1.在spark官网http://spark.apache.org/downloads.html下载source code。
参考网址:http://blog.csdn.net/lsshlsw/article/details/41176093
2.找到pagerank文件的位置为:
\graphx\src\main\scala\org\apache\spark\graphx\lib\PageRank.scala
3.PageRank代码简介
/**
* PageRank algorithm implementation. There are two implementations of PageRank implemented.
*
* The first implementation uses the standalone `Graph` interface and runs PageRank
* for a fixed number of iterations:
* {{{
* var PR = Array.fill(n)( 1.0 )
* val oldPR = Array.fill(n)( 1.0 )
* for( iter <- 0 until numIter ) {
* swap(oldPR, PR)
* for( i <- 0 until n ) {
* PR[i] = alpha + (1 - alpha) * inNbrs[i].map(j => oldPR[j] / outDeg[j]).sum
* }
* }
* }}}
*
* The second implementation uses the `Pregel` interface and runs PageRank until
* convergence:
*
* {{{
* var PR = Array.fill(n)( 1.0 )
* val oldPR = Array.fill(n)( 0.0 )
* while( max(abs(PR - oldPr)) > tol ) {
* swap(oldPR, PR)
* for( i <- 0 until n if abs(PR[i] - oldPR[i]) > tol ) {
* PR[i] = alpha + (1 - \alpha) * inNbrs[i].map(j => oldPR[j] / outDeg[j]).sum
* }
* }
* }}}
*
* `alpha` is the random reset probability (typically 0.15), `inNbrs[i]` is the set of
* neighbors which link to `i` and `outDeg[j]` is the out degree of vertex `j`.
*
* @note This is not the "normalized" PageRank and as a consequence pages that have no
* inlinks will have a PageRank of alpha.
*/
PageRank模型分为静态和动态两大类:
第一种:(静态)在调用时提供一个参数number,用于指定迭代次数,即无论结果如何,该算法在迭代number次后停止计算,返回图结果。

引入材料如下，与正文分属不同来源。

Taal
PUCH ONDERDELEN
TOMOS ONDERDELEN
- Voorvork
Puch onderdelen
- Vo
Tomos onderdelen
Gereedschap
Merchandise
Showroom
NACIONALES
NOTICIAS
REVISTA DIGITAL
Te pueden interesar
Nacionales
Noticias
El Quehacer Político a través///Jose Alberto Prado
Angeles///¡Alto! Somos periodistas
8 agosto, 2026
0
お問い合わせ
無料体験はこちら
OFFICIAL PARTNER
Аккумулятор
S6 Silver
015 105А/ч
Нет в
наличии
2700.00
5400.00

第二种:(动态)在调用时提供一个参数tol,用于指定前后两次迭代的结果差值应小于tol,以达到最终收敛的效果时才停止计算,返回图结果。
共提供了5种调用方式
第1种(静态,非并行化,不指定源顶点)
def staticPageRank(numIter: Int, resetProb: Double = 0.15): Graph[Double, Double]
Run PageRank for a fixed number of iterations returning a graph with vertex attributes containing the PageRank and edge attributes the normalized edge weight.
第2种(静态,非并行化,指定1个源顶点)
def staticPersonalizedPageRank(src: VertexId, numIter: Int, resetProb: Double = 0.15): Graph[Double, Double]

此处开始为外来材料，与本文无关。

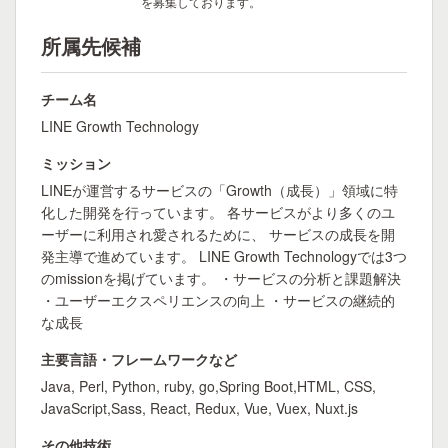
を募集しております。
所属先候補
チーム名
LINE Growth Technology
ミッション
LINEが運営するサービスの「Growth（成長）」領域に特
化した開発を行っています。 各サービスがより多くのユ
ーザーに利用され愛されるために、 サービスの成長を開
発主導で進めています。 LINE Growth Technologyでは3つ
のmissionを掲げています。 ・サービスの分析と課題解決
・ユーザーエクスペリエンスの向上 ・サービスの継続的
な成長
主要言語・フレームワークなど
Java, Perl, Python, ruby, go,Spring Boot,HTML, CSS,
JavaScript,Sass, React, Redux, Vue, Vuex, Nuxt.js
その他技術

Run Personalized PageRank for a fixed number of iterations with with all iterations originating at the source node returning a graph with vertex attributes containing the PageRank and edge attributes the normalized edge weight.def staticParallelPersonalizedPageRank(sources: Array[VertexId], numIter: Int, resetProb: Double = 0.15): Graph[Vector, Double]
Run parallel personalized PageRank for a given array of source vertices, such that all random walks are started relative to the source vertices
第4种(动态,不指定源顶点)
pageRank(tol: Double, resetProb: Double = 0.15): Graph[Double, Double]
Run a dynamic version of PageRank returning a graph with vertex attributes containing the PageRank and edge attributes containing the normalized edge weight.
第5种(静态, 指定源顶点)
def personalizedPageRank(src: VertexId, tol: Double, resetProb: Double = 0.15): Graph[Double, Double]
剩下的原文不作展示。